Irish banks upgraded by Standard & Poor’s

BoI becomes first Irish bank to be raised to investment grade since financial crisis

Bank of Ireland was upgraded one notch to BBB-/A-3, the lowest of the so-called investment grades. File photograph: Bryan O’Brien

Bank of Ireland was upgraded one notch to BBB-/A-3, the lowest of the so-called investment grades. File photograph: Bryan O’Brien


The main Irish banks have been upgraded by ratings agency Standard & Poor’s, with Bank of Ireland being raised to investment grade, the first Irish bank to achieve such a rating since the financial crisis.

Increased net interest margins was the key factor causing the agency to up its support for the sector, which it now believes is set for a period of lower risk appetite in an enduring, stable, competitive landscape.

The increased optimism about the banks is backed by increased optimism about the economy generally, with the agency expecting Ireland to outperform most of its European peers in terms of economic growth in the coming two years. It expects unemployment to drop to 8 per cent by the end of next year.

One notch

AIB and Permanent TSB saw their long-term ratings increased one step to BB+ and BB- respectively, with the outlooks on both being stable.

Standard & Poor’s revised its outlook to stable from negative on KBC Bank Ireland and affirmed the ‘BBB/A-2’ ratings on Ulster Bank Ireland Ltd.
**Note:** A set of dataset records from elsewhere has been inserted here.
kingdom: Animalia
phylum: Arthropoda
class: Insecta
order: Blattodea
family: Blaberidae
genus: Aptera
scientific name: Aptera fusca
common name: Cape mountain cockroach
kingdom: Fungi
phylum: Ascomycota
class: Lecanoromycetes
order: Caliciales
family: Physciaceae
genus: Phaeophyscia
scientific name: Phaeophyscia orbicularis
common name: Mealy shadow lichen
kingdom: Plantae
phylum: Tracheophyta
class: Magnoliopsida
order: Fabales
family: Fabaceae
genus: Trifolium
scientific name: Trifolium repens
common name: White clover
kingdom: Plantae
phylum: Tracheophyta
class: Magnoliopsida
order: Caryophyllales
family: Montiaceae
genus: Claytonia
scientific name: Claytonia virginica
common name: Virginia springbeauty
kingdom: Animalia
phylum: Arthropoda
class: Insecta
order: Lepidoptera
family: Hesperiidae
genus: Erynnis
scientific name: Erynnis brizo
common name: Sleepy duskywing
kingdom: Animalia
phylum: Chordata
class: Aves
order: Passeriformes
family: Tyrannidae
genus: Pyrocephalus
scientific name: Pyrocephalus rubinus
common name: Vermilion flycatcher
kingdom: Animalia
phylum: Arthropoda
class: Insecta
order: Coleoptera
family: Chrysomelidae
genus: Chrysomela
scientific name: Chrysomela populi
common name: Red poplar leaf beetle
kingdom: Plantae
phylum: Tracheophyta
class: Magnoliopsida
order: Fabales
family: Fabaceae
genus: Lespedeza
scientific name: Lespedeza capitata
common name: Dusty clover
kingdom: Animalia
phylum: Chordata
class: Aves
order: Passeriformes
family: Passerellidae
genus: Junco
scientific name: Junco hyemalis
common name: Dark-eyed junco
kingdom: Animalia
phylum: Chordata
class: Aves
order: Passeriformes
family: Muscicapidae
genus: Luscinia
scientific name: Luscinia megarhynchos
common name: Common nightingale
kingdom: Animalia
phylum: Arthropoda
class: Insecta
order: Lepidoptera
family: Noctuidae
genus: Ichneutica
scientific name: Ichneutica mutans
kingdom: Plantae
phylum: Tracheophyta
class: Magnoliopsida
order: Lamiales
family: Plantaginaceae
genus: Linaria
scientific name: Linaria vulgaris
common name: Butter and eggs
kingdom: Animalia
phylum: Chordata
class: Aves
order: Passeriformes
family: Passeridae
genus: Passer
Last month, the agency raised its rating for Ireland to A+, so there is still a significant gap between its attitude towards the sovereign and the banking sector, reflecting the enduring legacy issues facing the banks arising from the sector’s recent collapse.

“We believe that improvements in banking system profitability and lower risk appetite will prove enduring,” the agency said. “In addition, we believe that the structure of the industry will remain broadly stable, with relatively few players and a primary focus on domestic retail and business banking. As a result, we expect the industry’s existing competitive landscape to remain supportive of a more rational risk- return profile than before the crisis.”

While the gap between what the banks are paying out in interest and charging in interest has grown over the past number of reporting periods, the agency does not expect this to continue at the same pace. This is partly because deposit “repricing” has largely run its course for now, with the possible exception of a few banks.

It said tracker mortgages will continue to weigh as long as low interest rates persist and also that banks are coming under pressure to cut standard variable rate mortgages. It expects net loan growth to remain muted in the next few years.


“The Irish macroeconomic recovery has provided an increasingly supportive backdrop for the banking system,” it said, adding that it expected GDP growth of 4.2 per cent this year and 3.8 per cent next year.

With house prices expected to continue to rise, the agency expects this to feed into positive trends for banks, with credit losses expected to remain “exceptionally low” due to provision releases and declining inflows into new defaults.

The agency also noted the continuing trend in deleveraging by households. Defining private sector credit as household debt plus domestic corporate debt, it said it believed it was approximately 15 per cent lower at the end of 2014 compared with the end of 2013.

However, the banking system’s large stock of non-performing loans and high level of mortgages in arrears remain significant challenges.